How to reimburse urban residents for basic medical insurance
1. Outpatient reimbursement:
(1) General outpatient: 30 yuan per person per year reimbursement, non-accumulative use of the next year (outpatient visits to the designated community health service organizations to buy drugs).
(2) outpatient special diseases: insured residents suffering from malignant tumors (including leukemia) chemotherapy, renal failure, uremia outpatient dialysis, cirrhosis treatment of outpatient special diseases, can be reimbursed in accordance with the policy to enjoy outpatient special diseases. Participating residents adults suffering from outpatient special diseases, a payment year, in addition to hospitalization, outpatient cumulative medical expenses incurred up to the payment limit of 3,000 yuan; children and teenagers and students suffering from outpatient special diseases, a co-ordination year, in addition to hospitalization, outpatient cumulative medical expenses incurred up to a maximum payment of 10,000 yuan.
2. Hospitalization basic medical insurance reimbursement: hospitalization in line with the autonomous region? Three catalogs? and the "Notice on Issues Related to Children's Medicines for Urban Residents' Basic Medical Insurance" (hereinafter referred to as the policy scope), the maximum declaration amount of basic medical care is 100,000 yuan, and the expenses above the starting line up to 100,000 yuan are reimbursed in accordance with the policy ratio.
For example: in 2008, if a new resident is hospitalized in a first-level medical institution (such as the Red Cross Health Service Center in Hami City), the starting standard is 200 yuan, and the health insurance reimbursement is 60%; hospitalized in a second-level medical institution (such as the 13th Division Red Star Hospital, the Second People's Hospital of the region, etc.), the starting standard is 400 yuan, and the health insurance reimbursement is 55%; hospitalized in a third-level medical institution (such as the Central Hospital of the region, the People's Hospital of the Autonomous Region, etc.), the starting standard is 400 yuan, and the health insurance reimbursement is 55%. Center Hospital, Autonomous Region People's Hospital, etc.) starting standard is 600 yuan, 50% reimbursement of medical insurance.

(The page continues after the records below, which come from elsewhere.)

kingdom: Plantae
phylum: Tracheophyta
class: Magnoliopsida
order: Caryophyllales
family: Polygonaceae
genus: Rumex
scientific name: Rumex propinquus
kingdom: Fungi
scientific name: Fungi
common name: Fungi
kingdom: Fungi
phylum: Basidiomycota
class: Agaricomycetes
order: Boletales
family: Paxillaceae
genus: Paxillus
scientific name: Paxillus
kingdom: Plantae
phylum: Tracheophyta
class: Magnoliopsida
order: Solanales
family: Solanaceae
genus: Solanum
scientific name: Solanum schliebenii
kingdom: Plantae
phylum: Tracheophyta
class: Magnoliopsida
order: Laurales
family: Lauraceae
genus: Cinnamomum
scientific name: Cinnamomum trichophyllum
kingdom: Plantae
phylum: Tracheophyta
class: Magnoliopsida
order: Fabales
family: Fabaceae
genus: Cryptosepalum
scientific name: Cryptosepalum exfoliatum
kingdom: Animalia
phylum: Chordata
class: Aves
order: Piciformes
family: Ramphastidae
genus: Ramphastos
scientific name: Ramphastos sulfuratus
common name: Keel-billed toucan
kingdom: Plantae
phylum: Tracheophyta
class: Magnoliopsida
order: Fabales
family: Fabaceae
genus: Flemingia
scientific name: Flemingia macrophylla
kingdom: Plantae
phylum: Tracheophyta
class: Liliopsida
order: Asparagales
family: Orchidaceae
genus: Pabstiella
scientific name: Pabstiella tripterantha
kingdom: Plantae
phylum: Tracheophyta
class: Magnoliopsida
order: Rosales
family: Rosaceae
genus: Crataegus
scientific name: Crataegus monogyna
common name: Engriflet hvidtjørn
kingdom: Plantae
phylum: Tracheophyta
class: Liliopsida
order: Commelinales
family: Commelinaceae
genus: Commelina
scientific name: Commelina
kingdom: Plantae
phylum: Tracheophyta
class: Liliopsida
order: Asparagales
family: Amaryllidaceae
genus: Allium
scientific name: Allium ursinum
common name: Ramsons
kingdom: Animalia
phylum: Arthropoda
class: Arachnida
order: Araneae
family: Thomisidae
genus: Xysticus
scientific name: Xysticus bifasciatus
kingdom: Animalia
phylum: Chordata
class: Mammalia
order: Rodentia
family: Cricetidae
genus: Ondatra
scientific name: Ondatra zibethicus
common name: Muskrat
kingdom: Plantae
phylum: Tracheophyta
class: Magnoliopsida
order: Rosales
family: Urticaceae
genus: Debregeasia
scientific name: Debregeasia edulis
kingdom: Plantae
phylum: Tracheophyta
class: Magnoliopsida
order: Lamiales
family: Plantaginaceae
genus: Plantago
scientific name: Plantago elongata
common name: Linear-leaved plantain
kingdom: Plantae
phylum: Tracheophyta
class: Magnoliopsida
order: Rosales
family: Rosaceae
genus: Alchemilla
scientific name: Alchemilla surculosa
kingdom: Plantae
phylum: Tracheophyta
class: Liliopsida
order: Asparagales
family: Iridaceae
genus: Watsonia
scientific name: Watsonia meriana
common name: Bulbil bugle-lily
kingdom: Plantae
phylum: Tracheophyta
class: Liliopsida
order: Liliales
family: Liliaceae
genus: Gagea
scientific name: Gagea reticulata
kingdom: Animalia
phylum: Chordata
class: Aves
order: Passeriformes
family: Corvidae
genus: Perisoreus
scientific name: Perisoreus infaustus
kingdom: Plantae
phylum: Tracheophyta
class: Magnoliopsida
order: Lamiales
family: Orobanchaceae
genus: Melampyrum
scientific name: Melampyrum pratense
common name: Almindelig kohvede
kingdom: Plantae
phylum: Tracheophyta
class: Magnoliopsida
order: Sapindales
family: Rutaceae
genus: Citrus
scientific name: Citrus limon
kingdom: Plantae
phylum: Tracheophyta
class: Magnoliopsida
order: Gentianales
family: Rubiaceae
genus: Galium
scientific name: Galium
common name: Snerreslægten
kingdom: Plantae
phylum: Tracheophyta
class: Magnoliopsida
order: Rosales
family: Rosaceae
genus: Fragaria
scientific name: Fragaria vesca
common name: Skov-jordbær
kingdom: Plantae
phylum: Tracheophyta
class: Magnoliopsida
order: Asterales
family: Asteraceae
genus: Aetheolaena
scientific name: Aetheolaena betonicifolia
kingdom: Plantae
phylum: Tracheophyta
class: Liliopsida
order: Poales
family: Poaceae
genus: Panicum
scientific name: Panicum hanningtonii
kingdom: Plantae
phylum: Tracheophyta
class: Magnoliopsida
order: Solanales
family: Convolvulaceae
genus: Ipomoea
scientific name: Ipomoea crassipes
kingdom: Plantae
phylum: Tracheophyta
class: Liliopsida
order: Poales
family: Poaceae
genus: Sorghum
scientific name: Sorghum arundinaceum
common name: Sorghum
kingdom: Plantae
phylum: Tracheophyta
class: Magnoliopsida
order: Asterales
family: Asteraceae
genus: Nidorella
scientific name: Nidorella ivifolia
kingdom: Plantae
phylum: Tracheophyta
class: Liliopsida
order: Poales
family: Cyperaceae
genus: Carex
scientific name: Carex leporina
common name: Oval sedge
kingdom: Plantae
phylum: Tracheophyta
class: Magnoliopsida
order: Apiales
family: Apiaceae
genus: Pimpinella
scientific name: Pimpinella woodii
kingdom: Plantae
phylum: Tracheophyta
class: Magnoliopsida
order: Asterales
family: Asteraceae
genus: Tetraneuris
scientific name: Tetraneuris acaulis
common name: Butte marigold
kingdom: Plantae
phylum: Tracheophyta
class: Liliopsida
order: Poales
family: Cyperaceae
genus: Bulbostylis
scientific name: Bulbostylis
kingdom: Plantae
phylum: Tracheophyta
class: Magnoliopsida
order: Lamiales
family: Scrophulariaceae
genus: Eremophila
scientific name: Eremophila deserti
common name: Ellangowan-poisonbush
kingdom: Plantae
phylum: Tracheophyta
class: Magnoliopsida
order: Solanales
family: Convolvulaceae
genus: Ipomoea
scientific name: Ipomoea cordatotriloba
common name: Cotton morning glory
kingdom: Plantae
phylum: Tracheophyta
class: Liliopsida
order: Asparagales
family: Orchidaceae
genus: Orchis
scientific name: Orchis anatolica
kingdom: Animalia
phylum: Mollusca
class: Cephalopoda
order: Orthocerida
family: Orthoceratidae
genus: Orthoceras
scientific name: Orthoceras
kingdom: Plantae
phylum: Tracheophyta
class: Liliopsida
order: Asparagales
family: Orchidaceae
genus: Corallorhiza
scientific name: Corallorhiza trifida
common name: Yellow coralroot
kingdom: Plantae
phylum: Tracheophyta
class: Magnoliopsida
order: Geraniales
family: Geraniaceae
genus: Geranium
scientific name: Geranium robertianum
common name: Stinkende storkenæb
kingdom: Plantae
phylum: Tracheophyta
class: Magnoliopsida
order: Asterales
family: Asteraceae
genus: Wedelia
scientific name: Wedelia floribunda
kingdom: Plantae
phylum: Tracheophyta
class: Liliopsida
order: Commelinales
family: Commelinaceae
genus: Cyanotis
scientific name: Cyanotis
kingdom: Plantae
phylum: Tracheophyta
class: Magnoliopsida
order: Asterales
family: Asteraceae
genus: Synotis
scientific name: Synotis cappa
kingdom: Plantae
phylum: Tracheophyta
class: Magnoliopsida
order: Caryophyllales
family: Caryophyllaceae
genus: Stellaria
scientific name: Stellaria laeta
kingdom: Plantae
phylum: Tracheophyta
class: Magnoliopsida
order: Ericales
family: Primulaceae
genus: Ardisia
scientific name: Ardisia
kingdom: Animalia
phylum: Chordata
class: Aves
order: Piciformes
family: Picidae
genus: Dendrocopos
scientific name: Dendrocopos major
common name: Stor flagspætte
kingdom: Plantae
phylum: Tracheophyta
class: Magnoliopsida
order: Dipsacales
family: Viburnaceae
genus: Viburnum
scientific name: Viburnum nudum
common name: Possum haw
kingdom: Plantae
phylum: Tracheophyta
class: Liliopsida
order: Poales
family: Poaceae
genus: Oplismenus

Participants in the continuous annual contributions, each year of premium reimbursement rate increased by 2%, an increase of up to 20%. For example: residents from the 2008 year to pay resident health insurance premiums continuously paid to the 2015 year, continuous payment of eight years, the residents in the hospital hospitalization reimbursement rate increased to 16%, if the residents in 2015 hospitalization, the first level of medical institutions, medical insurance reimbursement of 76%; second level of medical institutions 71%; third level of medical institutions medical insurance reimbursement of 66%.